The turning point came in 1970. Kirk Kerkorian had bought MGM the year before and installed James Thomas Aubrey, Jr. as president. As part of his cost-cutting measures, Aubrey decided to auction off hundreds of thousands of items. The success of this mammoth event made people take notice.

  • Film posters
  • Lobby cards
  • Still photos
  • Autographs
  • Film props
  • Costumes
  • Pressbooks and presskits
  • Programmes
  • Heralds
  • Glass slides
  • Industry magazines and related material
  • Scripts, storyboards, and original concept art
  • Promotional material of any kind
  • Commercial collectibles
  • Several pairs of the ruby slippers from The Wizard of Oz are known to exist. One pair is on permanent display at the National Museum of American History, several others are in the hands of private collectors, and one pair was stolen in 2005. The last auction price, in 2000, was $666,000. Also, the black hat belonging to the Wicked Witch of the West sold for $33,000 in 1988 and $197,400 in 2008.
  • The William Conrad statuette, bearing Warner Brothers prop number WB 90066. It sold for $398,500 at an auction in 1994 and was subsequently re-sold for a large profit. Its twin was auctioned for more than $4 million in November 2013.
    There were several statuettes made for the 1941 The Maltese Falcon — two lead figures weighing 47 pounds (21 kg) each, and a seven-pound (3.2 kg), more finely crafted, resin model — all handled by Humphrey Bogart. Christie's auctioned one of the lead figures, part of the estate of actor William Conrad, on December 6, 1994; it was purchased for $398,500 by Ronald Winston, president of Harry Winston, Inc. Within two years, Winston had resold the prop "at an enormous profit" — for as much as $1 million — to an unknown European collector. In 2013, Bonhams, in association with TCM, sold the other lead figure as a part of a large auction of American movie memorabilia on November 25, 2013, for over $4 million, including the buyers fee. This version has a prop number WB 90067. (See also The Maltese Falcon.)

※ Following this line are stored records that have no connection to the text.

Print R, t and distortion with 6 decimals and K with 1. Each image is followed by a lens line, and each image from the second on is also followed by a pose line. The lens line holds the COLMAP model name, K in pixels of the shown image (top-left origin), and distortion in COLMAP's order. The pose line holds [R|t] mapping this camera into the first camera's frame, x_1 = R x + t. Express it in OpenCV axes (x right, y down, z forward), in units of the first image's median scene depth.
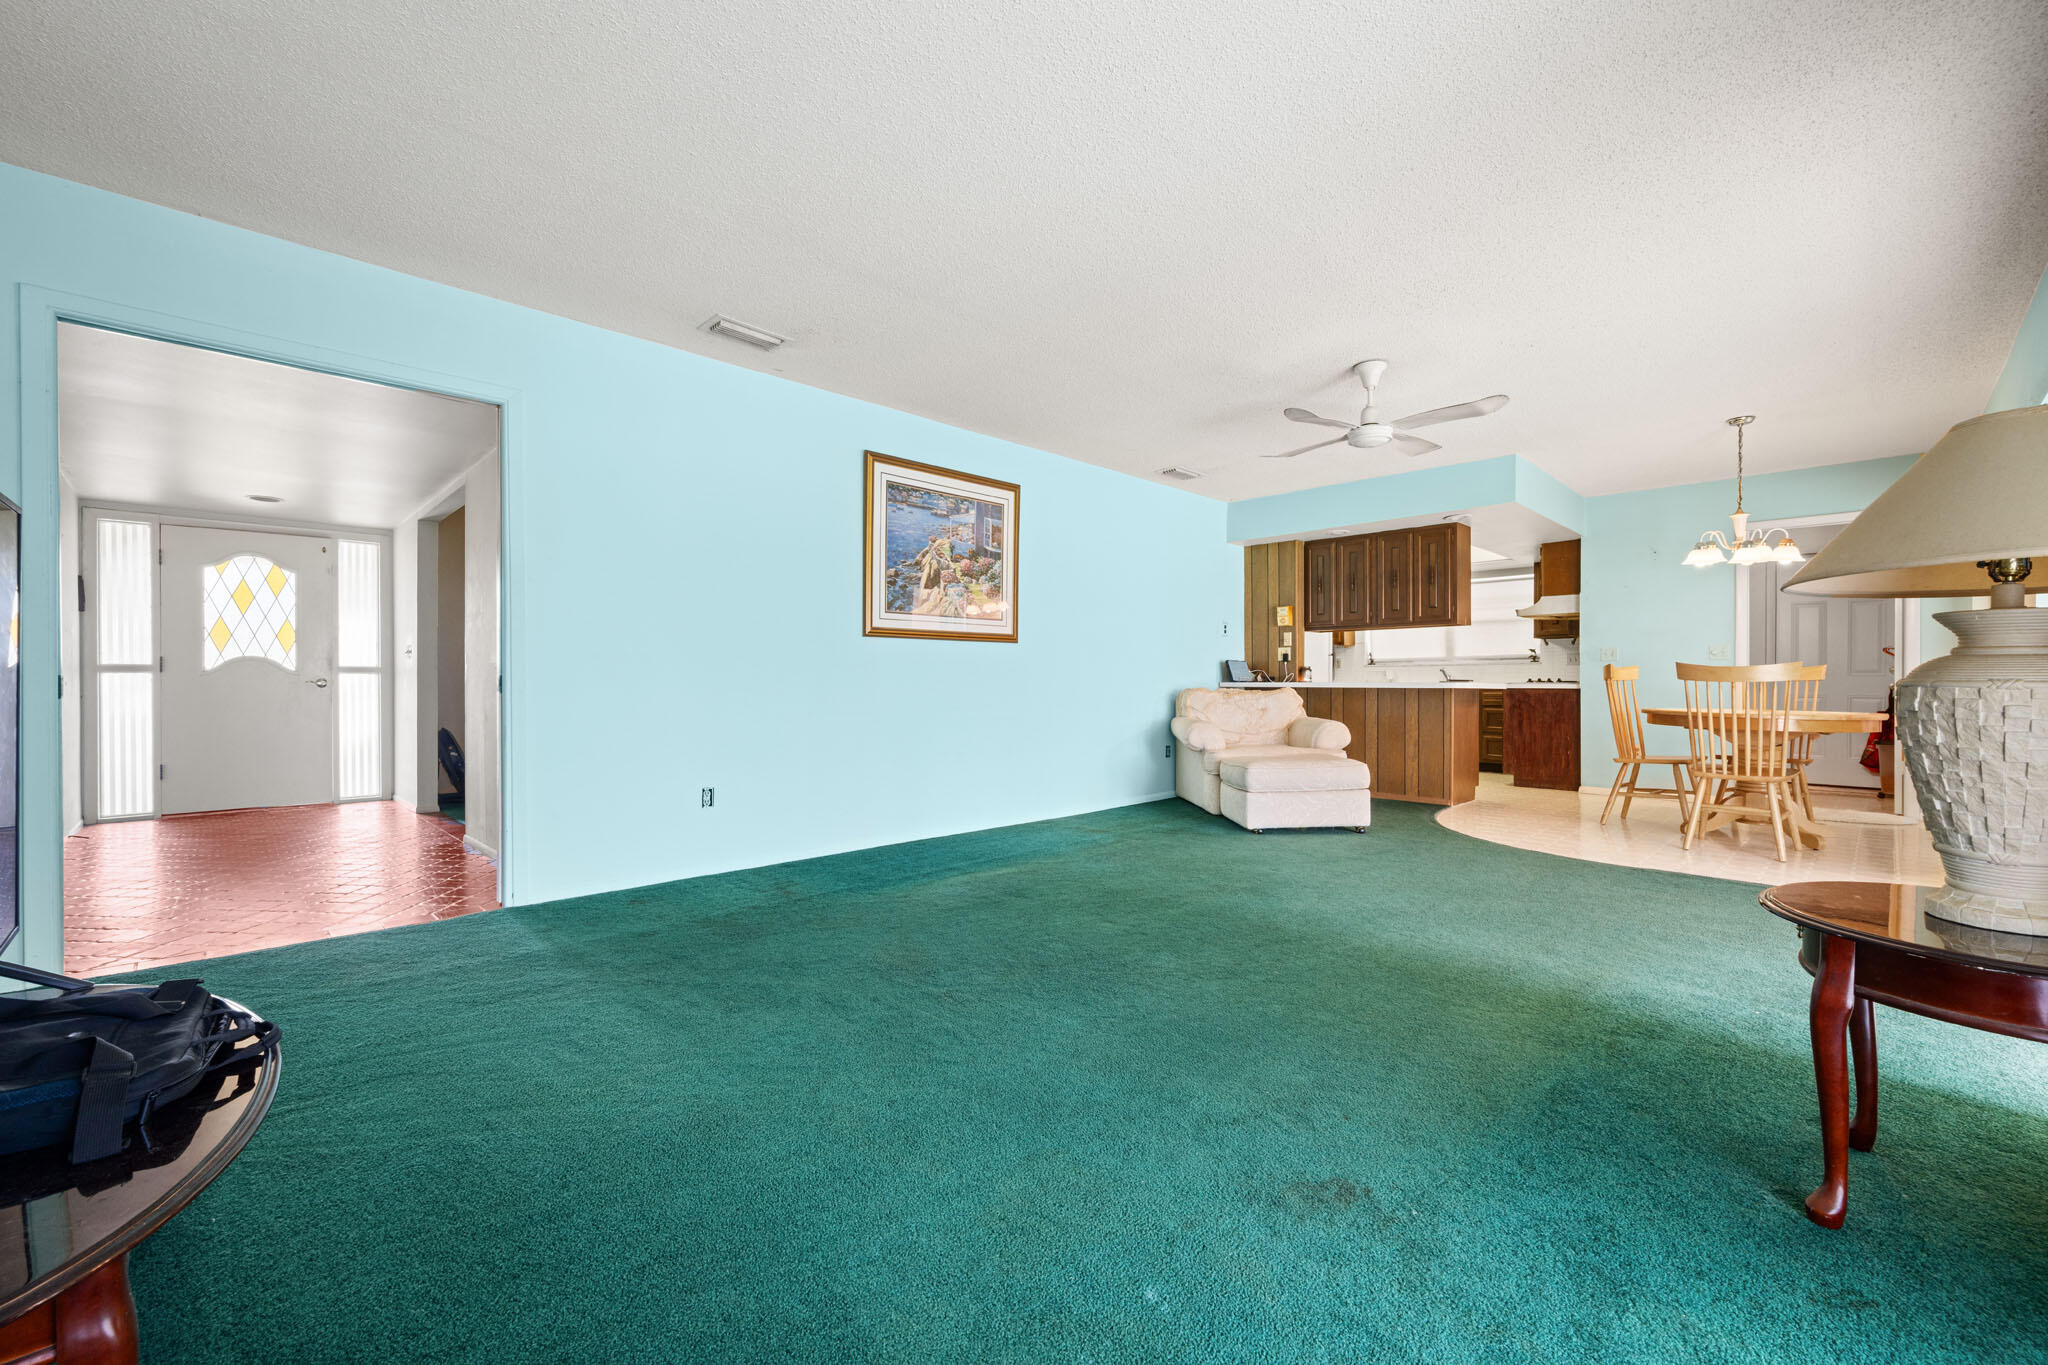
lens RADIAL K [[843.8, 0, 1024.6], [0, 843.8, 682.5], [0, 0, 1]] dist [0.001687, 0.000020]
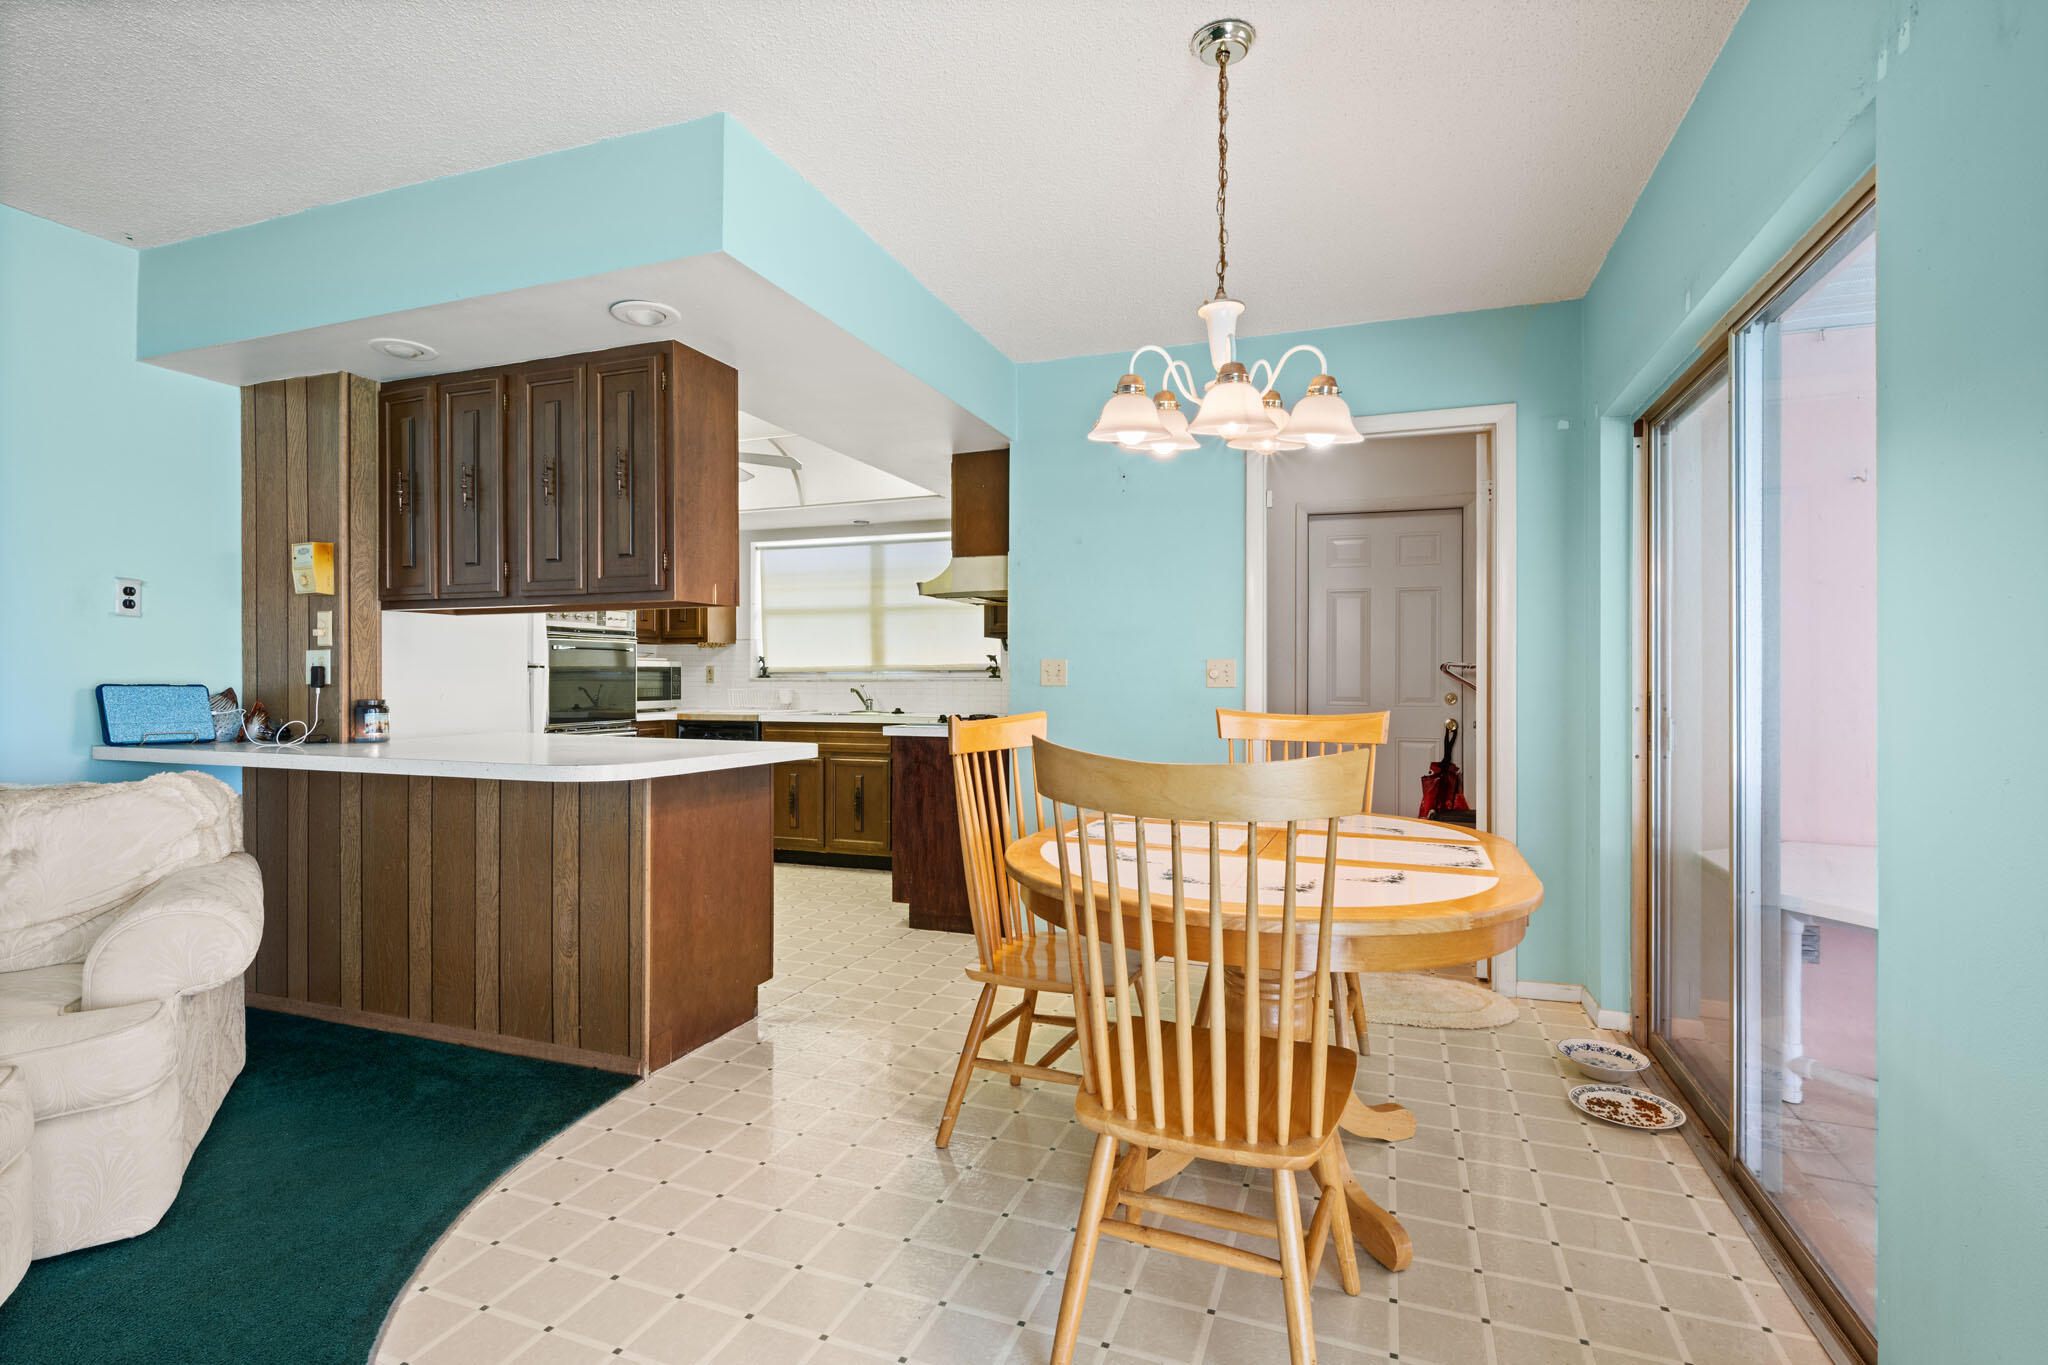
lens RADIAL K [[1013.5, 0, 1023.6], [0, 1013.5, 676.1], [0, 0, 1]] dist [0.006893, 0.000331]
pose [[0.900348, 0.003539, 0.435157, 0.585392], [-0.001913, 0.999989, -0.004174, -0.041950], [-0.435167, 0.002925, 0.900345, 0.651734]]
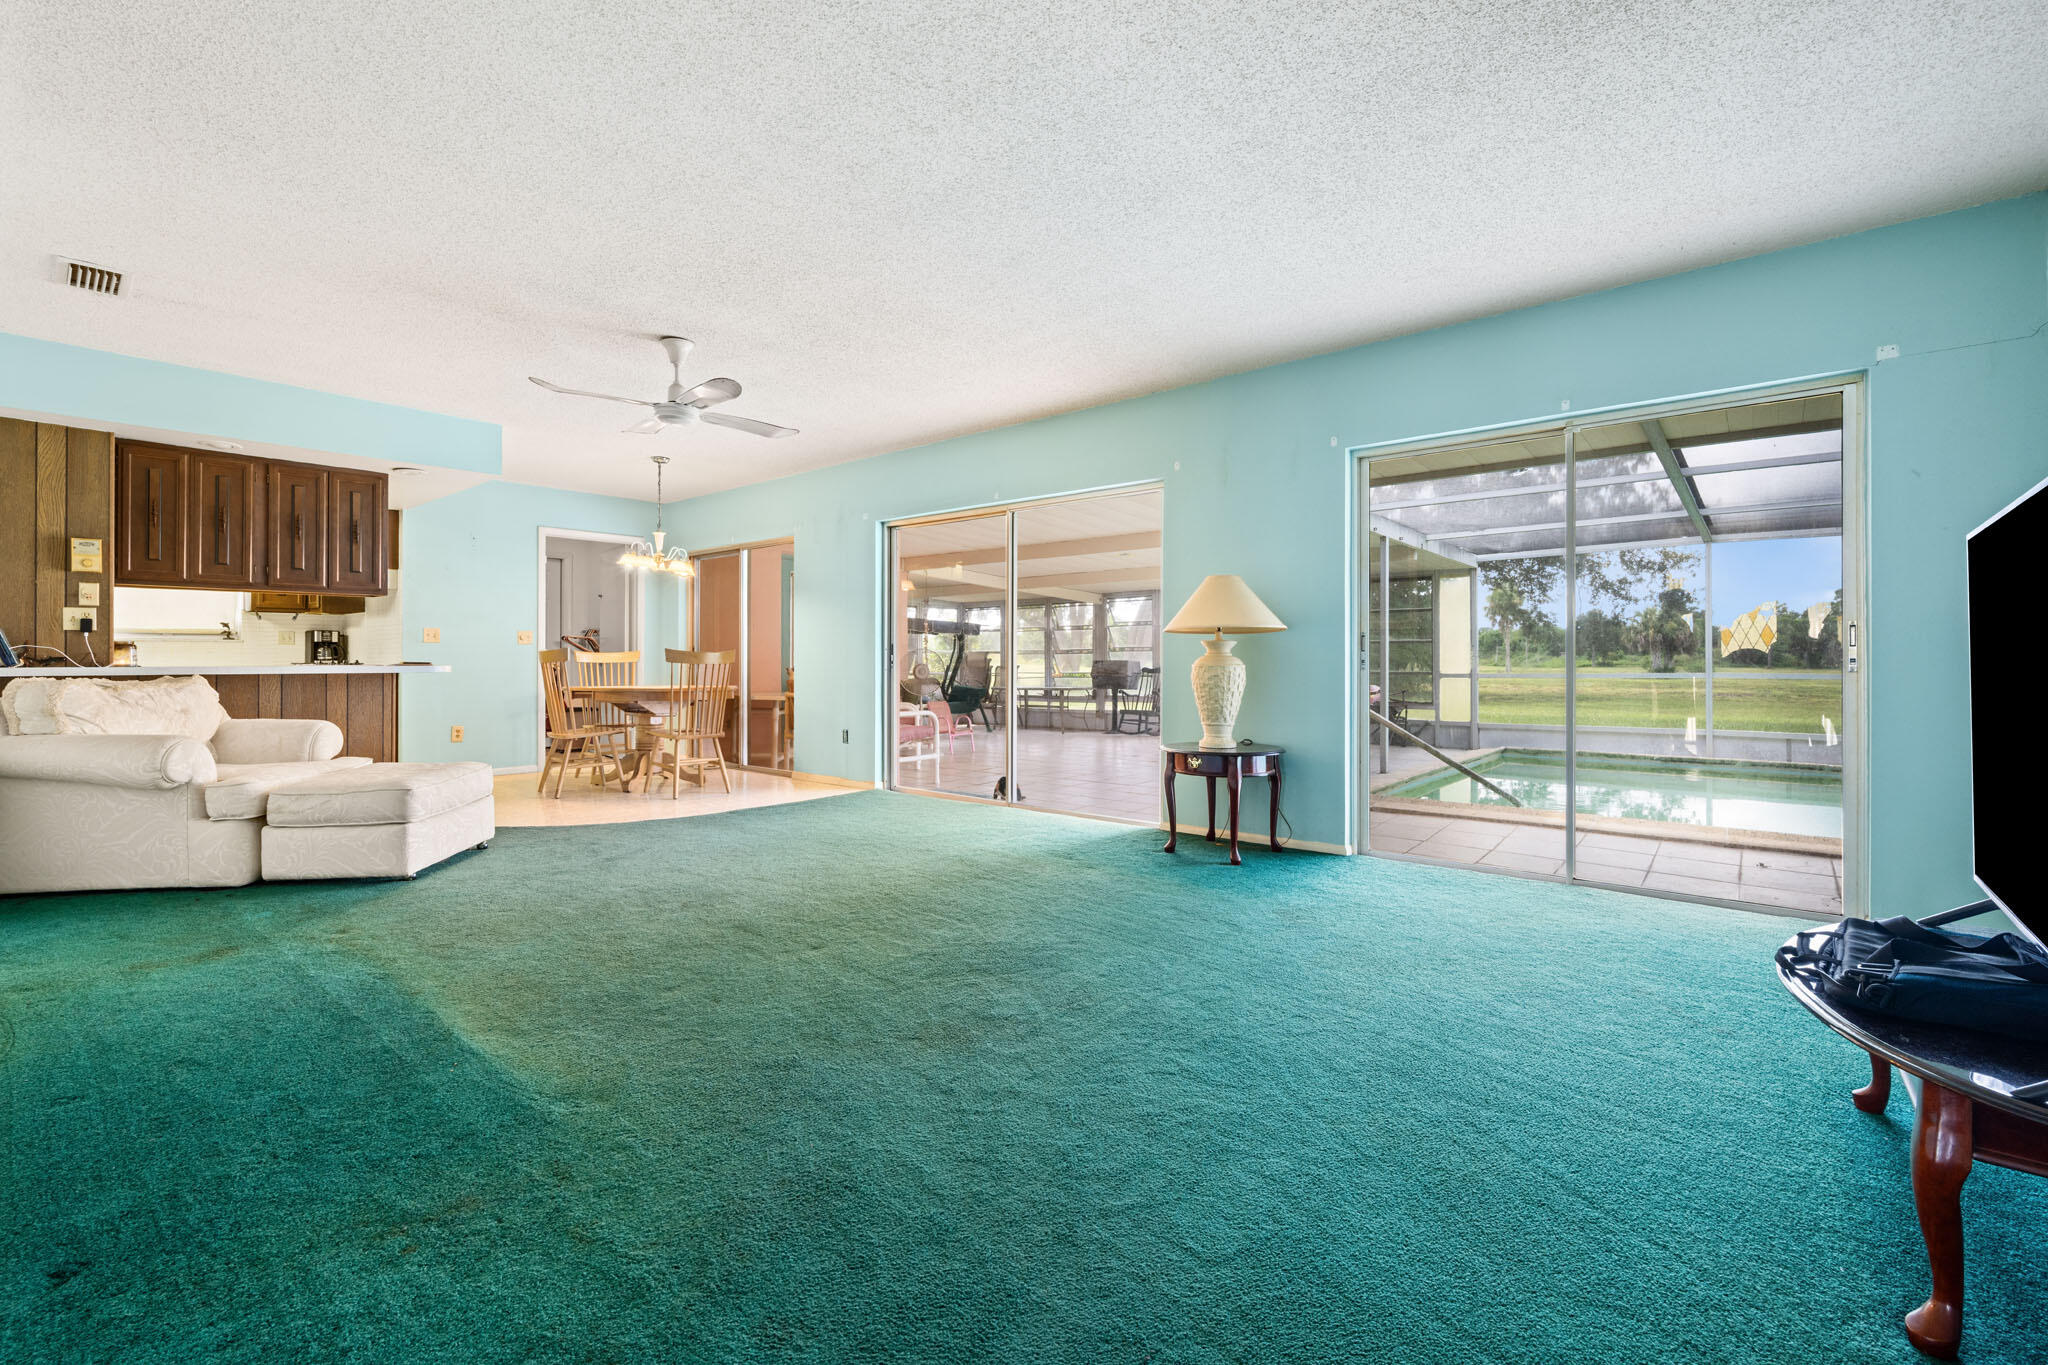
lens RADIAL K [[843.8, 0, 1038.9], [0, 843.8, 661.7], [0, 0, 1]] dist [0.001687, 0.000020]
pose [[-0.091708, -0.000001, 0.995786, -0.508076], [0.000678, 1.000000, 0.000064, -0.005084], [-0.995786, 0.000681, -0.091708, 0.570992]]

  • On November 24, 2014, the piano on which Sam plays "As Time Goes By" in Rick's Café Américain (and in which Rick hides the letters of transit) was sold for $2,900,000 (the buyer's premium bringing the total to $3,413,000) by Bonhams in New York City. In the same auction, the only known surviving copy of the transit papers, though apparently not used onscreen, went for $118,750 (including buyer's premium).
  • Audrey Hepburn was not only a celebrated actress, but also a fashion icon. In 2006, her "little black dress" from Breakfast at Tiffany's (plus a few other minor items) fetched £467,200 ($923,187) for the City of Joy Foundation.
  • Steven Spielberg paid $60,500 (including 10% commission) in June 1982 for a "Rosebud" sled from Citizen Kane. Orson Welles stated in a telephone interview that there were three made of balsa (as is Spielberg's purchase) that were intended to be burned in the final scene, and one made of hardwood for the beginning of the film. After the Spielberg purchase, news outlets began reporting the claim of Arthur Bauer, a retired helicopter pilot in New York, that he owned the hardwood sled used at the beginning of Citizen Kane. "I'm sure it could be true," Welles said when asked for comment. In early 1942, Bauer was a 12-year-old student in Brooklyn and a member of his school's film club. He entered and won an RKO Pictures publicity contest and selected Rosebud as his prize. In 1996, Bauer's estate offered the painted pine sled at auction through Christie's. On December 15, 1996, the hardwood sled was sold to an anonymous bidder in Los Angeles for $233,500.
  • The white suit worn by John Travolta in Saturday Night Fever was purchased by film critic Gene Siskel in a charity auction. In June 1995 it was auctioned at Christie's for $145,500.